Isolated, unilateral renal hypoplasia is usually asymptomatic. It may be detected in a prenatal ultrasound screening, after a urinary tract infection in children, or with hypertension, proteinuria (generally symptoms of chronic kidney disease) in children and adults. Disease severity depends on the degree of reduction in the number of nephrons, the involvement of the other kidney, and whether other congenital anomalies of the kidney and urinary tract (CAKUT) are present. The disease may lead to glomerular hyperfiltration associated with hypertension, proteinuria and, in the long term, with chronic kidney failure.

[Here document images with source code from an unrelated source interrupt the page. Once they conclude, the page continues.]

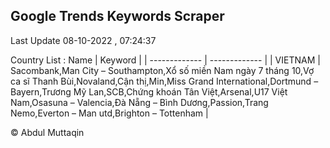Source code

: 

## Google Trends Keywords Scraper 
 
Last Update 08-10-2022 , 07:24:37

Country List :
 Name  | Keyword |
| ------------- | ------------- |
| VIETNAM | Sacombank,Man City – Southampton,Xổ số miền Nam ngày 7 tháng 10,Vợ ca sĩ Thanh Bùi,Novaland,Cận thị,Min,Miss Grand International,Dortmund – Bayern,Trương Mỹ Lan,SCB,Chứng khoán Tân Việt,Arsenal,U17 Việt Nam,Osasuna – Valencia,Đà Nẵng – Bình Dương,Passion,Trang Nemo,Everton – Man utd,Brighton – Tottenham |



© Abdul Muttaqin 

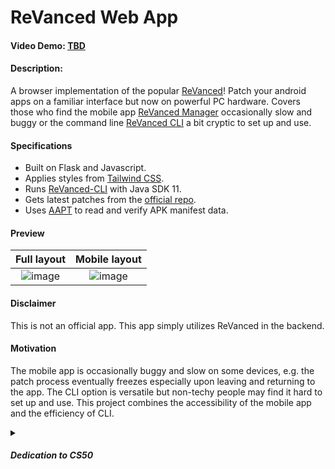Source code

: # ReVanced Web App

#### Video Demo:  [TBD](https://youtu.be/dQw4w9WgXcQ)

#### Description:

A browser implementation of the popular [ReVanced](https://github.com/ReVanced)!
Patch your android apps on a familiar interface but now on powerful PC hardware.
Covers those who find the mobile app [ReVanced Manager](https://github.com/revanced/revanced-manager) occasionally slow and buggy 
or the command line [ReVanced CLI](https://github.com/revanced/revanced-cli) a bit cryptic to set up and use.

#### Specifications

- Built on Flask and Javascript.
- Applies styles from [Tailwind CSS](https://tailwindcss.com/).
- Runs [ReVanced-CLI](https://github.com/revanced/revanced-cli) with Java SDK 11.
- Gets latest patches from the [official repo](https://raw.githubusercontent.com/ReVanced/revanced-patches/main/patches.json).
- Uses [AAPT](https://developer.android.com/tools/aapt2) to read and verify APK manifest data.

#### Preview

Full layout             |  Mobile layout
:-------------------------:|:-------------------------:
![image](https://github.com/Exconvinced/revanced-web-app/assets/139973199/68cc22b6-c6e9-4c03-9fe7-d1c896676a32)  |  ![image](https://github.com/Exconvinced/revanced-web-app/assets/139973199/6a173757-c7ac-4fbc-84e4-a7d2ae391312)

#### Disclaimer
This is not an official app. This app simply utilizes ReVanced in the backend.

#### Motivation

The mobile app is occasionally buggy and slow on some devices,
e.g. the patch process eventually freezes especially upon leaving and returning to the app. 
The CLI option is versatile but non-techy people may find it hard to set up and use.
This project combines the accessibility of the mobile app and the efficiency of CLI.

<details>
<summary><h5>Dedication to CS50</h5></summary>
  I needed to build something for the <a href="https://www.edx.org/course/introduction-computer-science-harvardx-cs50x">CS50</a> final project.
  I completed this project in 3 days, thanks to ChatGPT for helping me troubleshoot errors.
  This is relatively easier than solving the Tideman problem set!
  <br><br>
  I learned a lot about the communication logic between `app.routes` in Flask and `event.sources` in Javascript. 
  I should study proper coding paradigms for writing cleaner code for my next project.
</details>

The occurrence of renal hypoplasia may be caused by mutations in kidney developmental genes (HNF1B, PAX2, PBX1) and/or multiple environmental factors such as intrauterine growth restriction, maternal diseases (diabetes, hypertension), maternal drug intake (inhibitors of the renin-angiotensin system or non-steroidal anti-inflammatory drugs (NSAIDs)) and intoxication (smoking and alcohol). Variants in multiple additional genes or genomic alterations have been linked to kidney hypoplasia or dysplasia but their specific role for hypoplasia is not clearly understood (EYA1, GATA3, GREB1L, SALL1, large copy number variations). Premature birth (before the 36th week) is also a risk factor due to incomplete nephrogenesis. Generally, kidney hypoplasia is seen as a defect in nephron endowment.

The clinical diagnosis is typically based on ultrasonography. On fetal or postnatal ultrasound, renal hypoplasia is defined as a kidney volume of below two standard deviations or a combined kidney volume of less than half of age-related normal kidney volume. Corticomedullary differentiation typically is normal. Postnatal renography with technetium-99m-labeled dimercaptosuccinic acid shows smooth kidney outline.

Differential diagnoses include all forms of kidney dysplasia. Although the definite differentiation can only be made on histological grounds, in clinical practice ultrasonography is used to distinguish normal appearing small kidneys (hypoplasia) from abnormal appearing small kidneys with disturbed corticomedullary differentiation and/or increased echogenicity, and/or cysts. Oligomeganephronia represents a severe variant of hypoplasia in which nephron number is reduced by 80% and nephrons are markedly hypertrophied

Antenatal ultrasonographic screening is becoming routine and allows detection of renal hypoplasia from midway through gestation.

Most cases are sporadic. Familial cases have been observed with an autosomal dominant mode of inheritance with incomplete penetrance and variable expressivity and thus the recurrence risk of is up to 50% in such cases.

Management largely depends on the degree of chronic kidney disease and whether or not there are additional CAKUT. Therefore, assessment of renal function (blood pressure, estimate of the glomerular filtration rate and proteinuria) should be obtained to evaluate the function of the remaining nephrons. Due to an increased risk of hypertension and/or proteinuria, individuals with renal hypoplasia deserve long-term follow-up. In extreme cases, kidney replacement therapy may be needed.

The risk of end stage chronic kidney disease in childhood is low but kidney failure may occur in severe cases.